● Exercices:
• a. Mettez à jour tout ce qui va de « Les pays d’Amérique » jusqu'à « partisans des préfets autonomistes. » dans l'extrait sur la crise bolivienne, en remplaçant « prudence » par « retenue ».
• b. D'après l'extrait sur la crise bolivienne, à quelle date les Boliviens voteront-ils sur le projet constitutionnel d'Evo Morales ?

● Extrait choisi:
------------------------------------------------------------------------

Evo Morales : au nom des Amérindiens ? N°286 - 2eme année

La vie politique bolivienne connaît bien des soubresauts. Entre le Président Evo Morales (né en 1959) et les préfets, élus, des départements le face à face est tendu. Le référendum révocatoire gagné par le Chef de l’Etat le 10 août s’est vu contesté par quelques-uns des préfets autonomistes. Le 7 décembre prochain les Boliviens voteront pour ou contre le projet constitutionnel d’Evo Morales qui devrait renforcer les droits des Amérindiens et faire du quechua et de l’aymara des langues officielles avec l’espagnol.
Le 11 septembre, l’expulsion de l’ambassadeur américain, Philipp Goldberg suspecté, par La Paz, de travailler de concert avec 4 des 9 préfets monte la tension d’un cran¹ (ce diplomate s’est distingué par son rôle dans la création du Kosovo). Tout indique d’autres rebondissements. Certains disent qu’un « coup d’état civil » est en marche. Les manifestants tués (entre 16 et plus de 30) à Cobija (Pando) en annoncent-ils d’autres ?L’éditorial de l’hebdomadaire bolivien
Pulso se veut dramatique en titrant : Prés du point de non-retour ! (“Cerca del punto de no retorno”)². Le Conseil national démocratique (CONALDE) qui regroupe les opposants à Evo Morales se dit prêt à se déplacer à Cobija pour soutenir le préfet de Pando, Leopoldo Fernandez, que La Paz veut sanctionner. Pourquoi? Parce qu’il a refusé d’appliquer l’état d’urgence.
Les pays d’Amérique latine suivent l’évolution de la crise bolivienne : le Venezuela de Chavez et le Honduras se solidarisent avec Evo Morales tandis que le Chili, l’Argentine, le Paraguay, le Brésil optent pour la prudence tant ils sont dépendants du gaz bolivien. A l’heure actuelle le gazoduc GASBOL serait entre les mains des partisans des préfets autonomistes.
L’intronisation d’Evo Morales l’Amérindien en janvier 2006 a-t-il choqué les 15% de Boliviens (les Blancs) qui détiennent les richesses du pays, disposent des médias et d’une sympathie pour Washington? Face à eux, les 85% d’Amérindiens (55%) et de métis ou « cholos » pour 30%. La nationalisation des hydrocarbures lancée par le nouvel exécutif n’a pas détendu l’atmosphère. Evo Morales revendique haut et fort son indianité. Le Pérou n’était-il pas le centre d’un empire gouverné par un Inca jusqu’à l’arrivée des Espagnols en 1527? C’est au nom de cette indianité qu’il revendique haut et fort la propriété des richesses en pétrole et gaz.

------------------------------------------------------------------------

● Extraits de données:
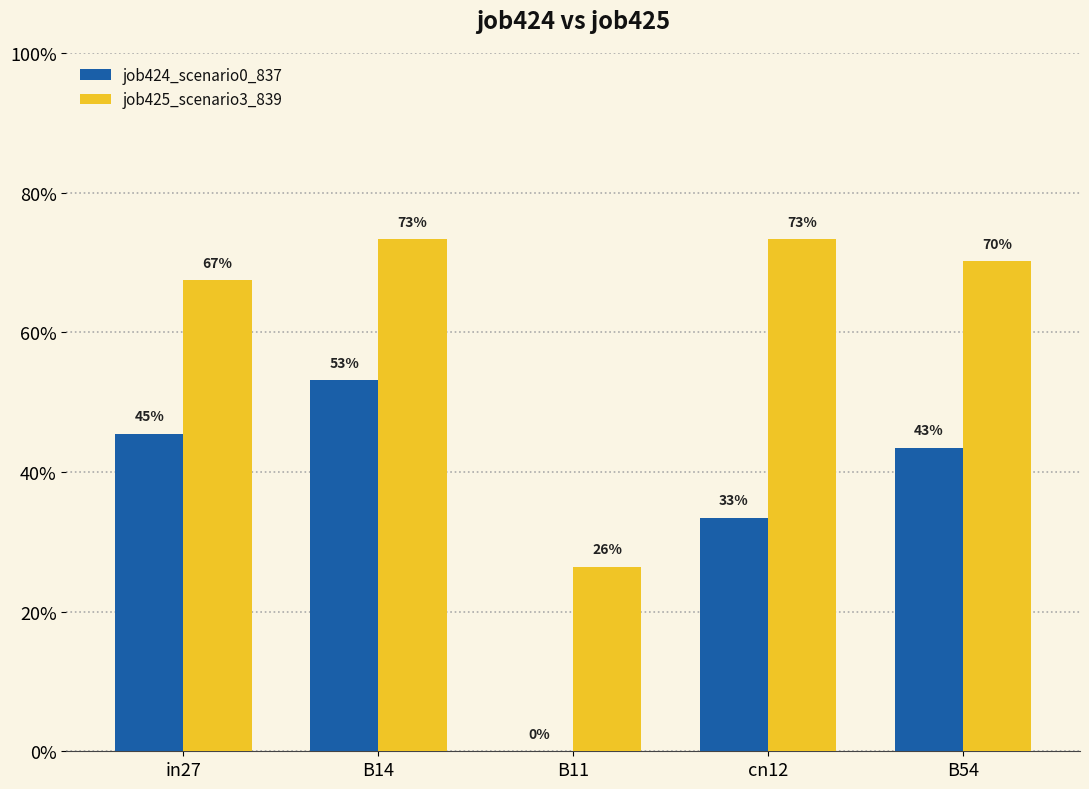

Are the bars grouped side by side (vs. stacked)?

Yes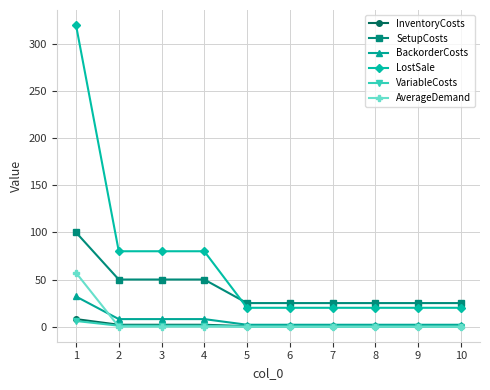

What is the difference between the maximum and second lowest values in the AverageDemand series?

57.1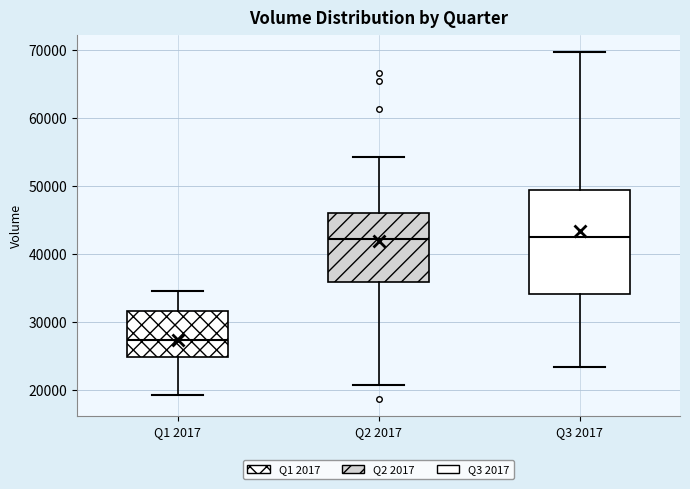

Reading left to right, transcribe this box plot: for each box, give where its median line is, the range the box spans, and where its two whiskers end, as read against the y-axis. The values are not printed on the chart, so give them approximately, as read against the axis.

Q1 2017: median 27000, box 25000 to 32000, whiskers 19000 to 35000
Q2 2017: median 42000, box 36000 to 46000, whiskers 21000 to 54000
Q3 2017: median 43000, box 34000 to 49000, whiskers 23000 to 70000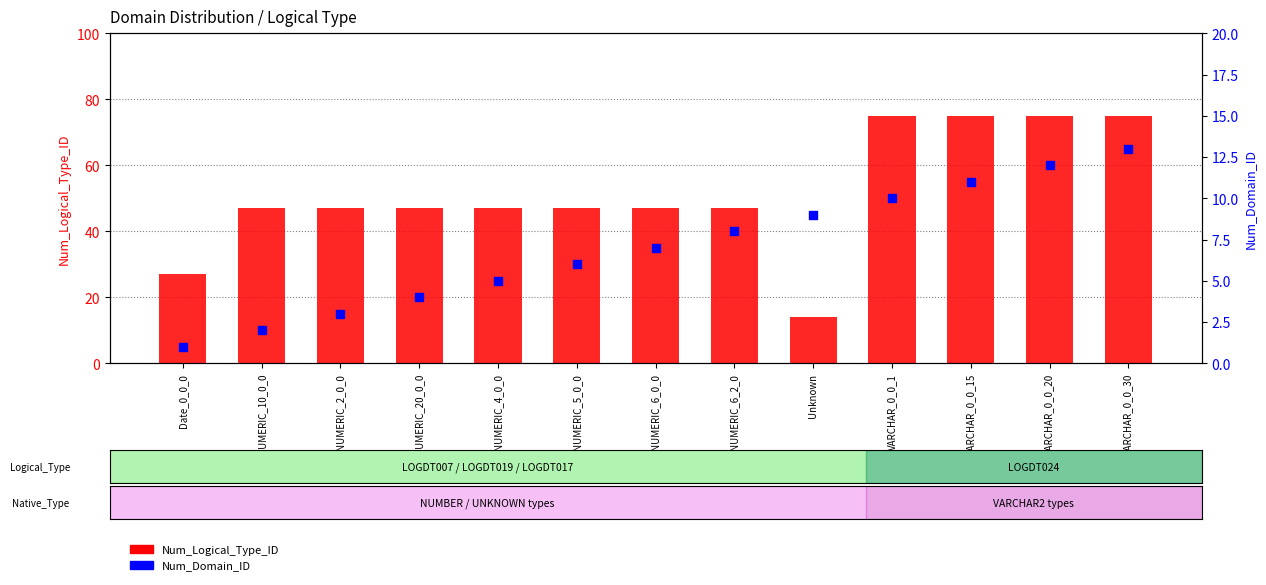

Is the value of Num_Logical_Type_ID at VARCHAR_0_0_15 greater than the value of Num_Domain_ID at NUMERIC_5_0_0?

Yes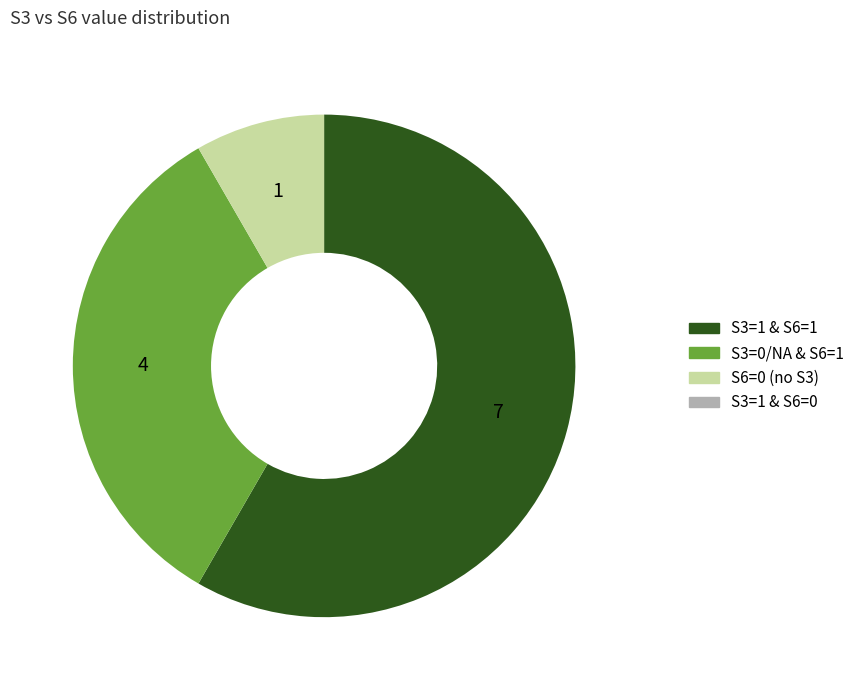

Is there a majority slice in this chart?

Yes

------------------------------------------------------------------------

● Résultats:
• a.
Les pays d’Amérique latine suivent l’évolution de la crise bolivienne : le Venezuela de Chavez et le Honduras se solidarisent avec Evo Morales tandis que le Chili, l’Argentine, le Paraguay, le Brésil optent pour la retenue tant ils sont dépendants du gaz bolivien. A l’heure actuelle le gazoduc GASBOL serait entre les mains des partisans des préfets autonomistes.

• b. Le 7 décembre.